In fact there’s a glimmer of hope that such a thing might someday happen. That hope comes in the form of what may well be the first in a current-day reissue of DeWolfe library material. (It’s certainly the first to come to my attention.) Big Beat is a collection of a dozen instrumentals, designed by its creator (one Nick Ingman, who has also worked with Oasis and Madonna!) to serve as incidental music for your next film.

If, that is, your next film happens to be coming out in the late ‘60s and early 1970s. And if said film seeks to capture the streetwise grit of films like 1971’s Shaft! (with music by Isaac Hayes), Bullitt (the 1968 flick scored by Lalo Schifrin) and other crime/actioner classics of the era.

As the current-day liner notes of this new 2018 vinyl release from Modern Harmonic emphasize, “the beats are, indeed, very big.”
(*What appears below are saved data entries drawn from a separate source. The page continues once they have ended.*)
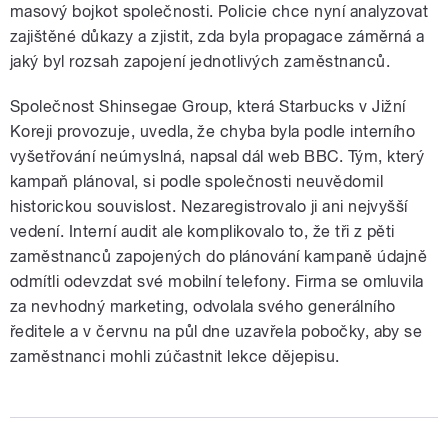
masový bojkot společnosti. Policie chce nyní analyzovat
zajištěné důkazy a zjistit, zda byla propagace záměrná a
jaký byl rozsah zapojení jednotlivých zaměstnanců.
Společnost Shinsegae Group, která Starbucks v Jižní
Koreji provozuje, uvedla, že chyba byla podle interního
vyšetřování neúmyslná, napsal dál web BBC. Tým, který
kampaň plánoval, si podle společnosti neuvědomil
historickou souvislost. Nezaregistrovalo ji ani nejvyšší
vedení. Interní audit ale komplikovalo to, že tři z pěti
zaměstnanců zapojených do plánování kampaně údajně
odmítli odevzdat své mobilní telefony. Firma se omluvila
za nevhodný marketing, odvolala svého generálního
ředitele a v červnu na půl dne uzavřela pobočky, aby se
zaměstnanci mohli zúčastnit lekce dějepisu.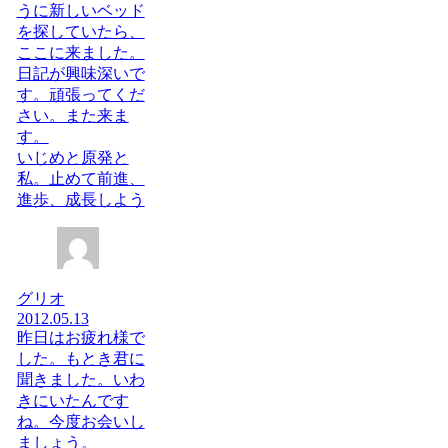
うに新しいベッド
を探していたら、
ここに来ました。
日記が興味深いで
す。頑張ってくだ
さい。また来ま
す。
いじめと原発と
私。止めて前進、
進歩、成長しよう
グリオ
2012.05.13
昨日はお疲れ様で
した。もとき君に
聞きました。いわ
きにいたんです
ね。今度お会いし
ましょう。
The track titles are expressly designed to telegraph the vibe, and the original DeWolfe release (as well as the new reissue) helpfully includes very brief details that give more flavor. An example: “’Trip Wire’ (dramatic pulsing beat).’” Another, and my favorite description: “’Throng’ (relaxed, pacy).” No word on exactly what pacy is, but it probably refers to the enduring groove laid down in the cut.

Big Beat makes for fun listening, but it likely has purposes well beyond leisure/aesthetic activity. I’d be shocked if somewhere this very minute an enterprising beat maker isn’t deconstructing the dozen cuts from this LP for use in his or her next hip-hop production.